ЧТО ТРЕБУЕТСЯ >>
Пожалуйста, выпишите целиком и без единого изменения текст воспоминаний о Николае Береславском и селе Новоспасовка.

Жанна КРЫЖАНОВСКАЯ

(Днипро, Украина)

Жанна КРЫЖАНОВСКАЯ, дочь репрессированного Николая Береславского:
«У ПАПЫ НЕ БЫЛО ИЛЛЮЗИЙ ОТНОСИТЕЛЬНО СОВЕТСКИХ ЦЕННОСТЕЙ»

18 мая 2024 года моему отцу исполнилось бы 100 лет. Он родился в селе Новоспасовка, позже его переименовали в Осипенко, в честь летчицы Полины Осипенко, которая родилась в нашем селе. Но папа был сторонником старого названия, потому что настоящая фамилия Полины Осипенко – Дудник, а ее муж Осипенко всего два дня был здесь и к селу практически никакого отношения не имел. Поэтому хотелось оставить историческое название – Новоспасовка. Село было основано выходцами из Полтавщины в 1805 году. Расположено оно недалеко от Бердянска в Запорожской области. Папа изучал его историю, сохранились некоторые рукописи, которые так и подписаны: «Из истории села Новоспасовка». Он предоставлял материалы в местный музей. Но не все были согласны с возвращением старого названия.

ПРЕДОСТАВЛЕННЫЕ СТРОКИ >>
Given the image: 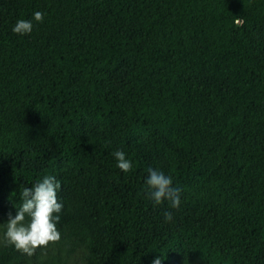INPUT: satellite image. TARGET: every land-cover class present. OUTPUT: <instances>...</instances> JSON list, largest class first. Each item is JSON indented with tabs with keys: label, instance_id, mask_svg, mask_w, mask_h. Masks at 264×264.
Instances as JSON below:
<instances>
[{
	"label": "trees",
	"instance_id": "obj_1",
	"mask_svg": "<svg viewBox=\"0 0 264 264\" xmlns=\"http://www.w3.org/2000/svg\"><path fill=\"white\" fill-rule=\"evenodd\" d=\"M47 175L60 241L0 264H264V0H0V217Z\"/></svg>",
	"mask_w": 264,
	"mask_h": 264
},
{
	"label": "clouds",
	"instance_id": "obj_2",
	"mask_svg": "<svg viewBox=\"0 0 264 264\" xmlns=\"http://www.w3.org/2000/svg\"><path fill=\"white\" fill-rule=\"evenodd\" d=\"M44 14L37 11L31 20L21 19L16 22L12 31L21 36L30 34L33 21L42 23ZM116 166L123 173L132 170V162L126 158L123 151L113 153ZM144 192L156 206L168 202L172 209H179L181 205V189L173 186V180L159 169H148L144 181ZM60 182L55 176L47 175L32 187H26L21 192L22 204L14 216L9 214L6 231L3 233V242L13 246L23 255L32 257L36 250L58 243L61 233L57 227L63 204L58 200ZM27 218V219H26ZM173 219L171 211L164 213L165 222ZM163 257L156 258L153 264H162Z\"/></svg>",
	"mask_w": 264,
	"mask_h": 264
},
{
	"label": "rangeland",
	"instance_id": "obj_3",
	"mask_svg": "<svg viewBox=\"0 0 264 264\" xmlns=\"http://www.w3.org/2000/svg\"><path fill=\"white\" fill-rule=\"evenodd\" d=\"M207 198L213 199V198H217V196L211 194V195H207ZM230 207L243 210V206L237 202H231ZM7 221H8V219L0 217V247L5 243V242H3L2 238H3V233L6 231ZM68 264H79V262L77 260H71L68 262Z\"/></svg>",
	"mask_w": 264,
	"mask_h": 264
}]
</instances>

ОТВЕТ НА ЗАДАНИЕ >>
Жанна КРЫЖАНОВСКАЯ

(Днипро, Украина)

Жанна КРЫЖАНОВСКАЯ, дочь репрессированного Николая Береславского:
«У ПАПЫ НЕ БЫЛО ИЛЛЮЗИЙ ОТНОСИТЕЛЬНО СОВЕТСКИХ ЦЕННОСТЕЙ»

18 мая 2024 года моему отцу исполнилось бы 100 лет. Он родился в селе Новоспасовка, позже его переименовали в Осипенко, в честь летчицы Полины Осипенко, которая родилась в нашем селе. Но папа был сторонником старого названия, потому что настоящая фамилия Полины Осипенко – Дудник, а ее муж Осипенко всего два дня был здесь и к селу практически никакого отношения не имел. Поэтому хотелось оставить историческое название – Новоспасовка. Село было основано выходцами из Полтавщины в 1805 году. Расположено оно недалеко от Бердянска в Запорожской области. Папа изучал его историю, сохранились некоторые рукописи, которые так и подписаны: «Из истории села Новоспасовка». Он предоставлял материалы в местный музей. Но не все были согласны с возвращением старого названия.